Results and assessment
Relevance of the indicator for describing developments in the environment
Runoff is a quantitative background indicator on the freshwater discharge, carrying the nutrients from the drainage areas to the coast.
Runoff is an important parameter on the change of pressure on nutrient supply due to varying climate and climate change. Also change in land-use can influence runoff. To evaluate the change of pressure on nutrient supply to the Baltic region it is necessary to know the variability of runoff and normalise for this natural variability.
The indicator shows the annual runoff from drainage areas but integrated over the Baltic sub-regions (Figure 1).

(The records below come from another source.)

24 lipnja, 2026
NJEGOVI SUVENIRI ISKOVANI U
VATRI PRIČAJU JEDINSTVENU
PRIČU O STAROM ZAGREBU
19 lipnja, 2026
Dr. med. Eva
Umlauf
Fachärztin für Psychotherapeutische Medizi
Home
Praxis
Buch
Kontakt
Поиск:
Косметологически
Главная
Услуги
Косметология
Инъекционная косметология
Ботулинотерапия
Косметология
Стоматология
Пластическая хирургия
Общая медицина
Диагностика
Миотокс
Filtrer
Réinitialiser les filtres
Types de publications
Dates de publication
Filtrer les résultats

Runoff is governed by the precipitation - evaporation on land areas and is also influenced by air temperature. It is the sum of direct river and diffusive runoff. In all sub-regions a strong seasonal, annual and decadal variability can be distinguished. Especially wet and dry periods are characterising the runoff. The 1970s were a fairly dry period compared with the 1980s and the later part of the 1990s. Geographically, the runoff is of about the same size in the Gulf of Bothnia, Gulf of Finland and the Baltic Proper, whereas the Gulf of Riga and the Kattegat is contributes to a lesser extent to the total runoff.

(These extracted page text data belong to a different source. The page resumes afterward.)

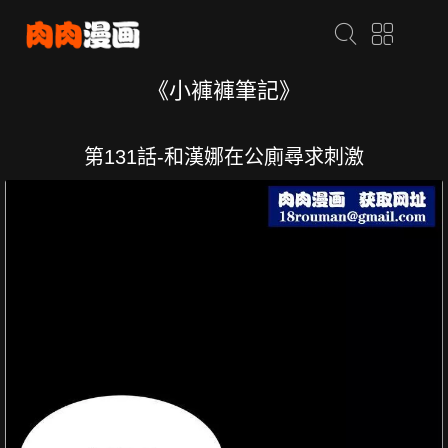
《小褲褲筆記》
第131話-和漢娜在公廁尋求刺激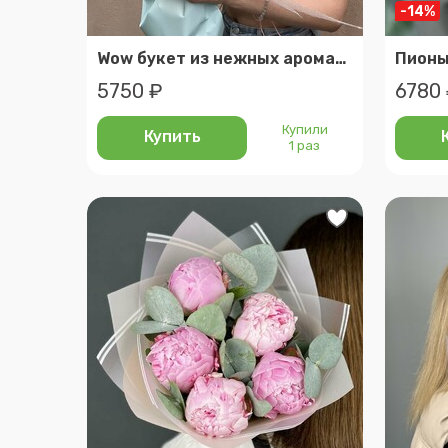
-14%
Wow букет из нежных ароматных пионов
5750 ₽
6780
Купили
Купить
1 раз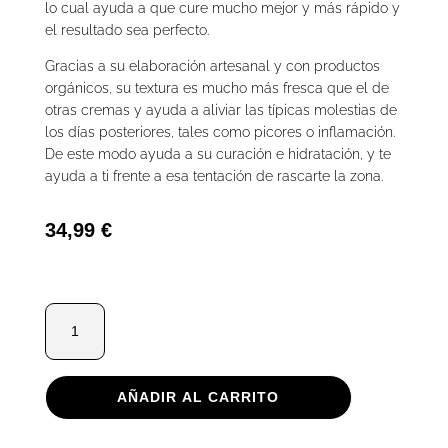
lo cual ayuda a que cure mucho mejor y más rápido y
el resultado sea perfecto.
Gracias a su elaboración artesanal y con productos
orgánicos, su textura es mucho más fresca que el de
otras cremas y ayuda a aliviar las típicas molestias de
los días posteriores, tales como picores o inflamación.
De este modo ayuda a su curación e hidratación, y te
ayuda a ti frente a esa tentación de rascarte la zona.
34,99
€
Bálsamo
de
Tatuajes
con
AÑADIR AL CARRITO
CBD
99,75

There is no obvious trend in the annual runoff during the last 50 years (Figure 2), neither in the total nor from sub-regions. The dry period found during the 1970s could have masked the marine eutrophication since the runoff was lower than average and hence also the total load of nutrients. During the wet periods the total nutrient load (pressure) increased making marine eutrophication (effects) even worse.

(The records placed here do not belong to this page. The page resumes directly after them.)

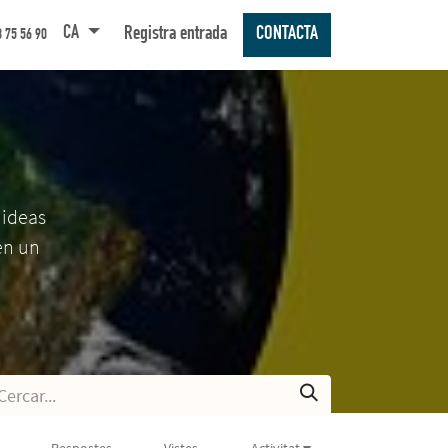
CA
REBALLA AMB NOSALTRES
Registra entrada
CONTACTA
 75 56 90
 ideas
en un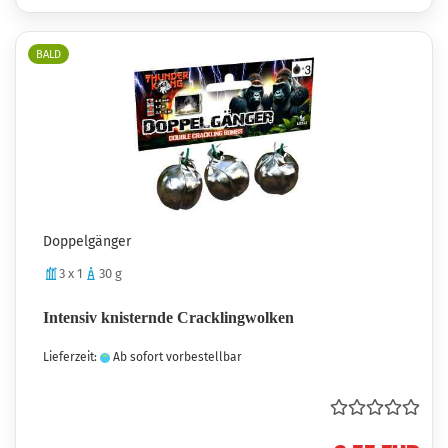
BALD
Doppelgänger
3 x 1
30 g
Intensiv knisternde Cracklingwolken
Lieferzeit:
Ab sofort vorbestellbar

Figure 1: Runoff to the Baltic subregions based on annual mean from 1950 to 2001.
Figure 2: Total runoff to the Baltic Sea based on annual mean from 1950 to 2001 (m3/s).
Data from 1950 to 1998 is based on observations from national focal points, whereas the data from 1999 to 2002 is based on modelling by SMHI using the HBV-model for the Baltic Sea drainage area.
Bergström, S. And B. Carlsson 1994. River runoff to the Baltic Sea 1950 - 1990. Ambio Vol. 23, No. 4-5, 280 - 287.
Summary (<20 words) There is no obvious trend in the annual runoff during the last 50 years; neither in the total nor from sub-regions.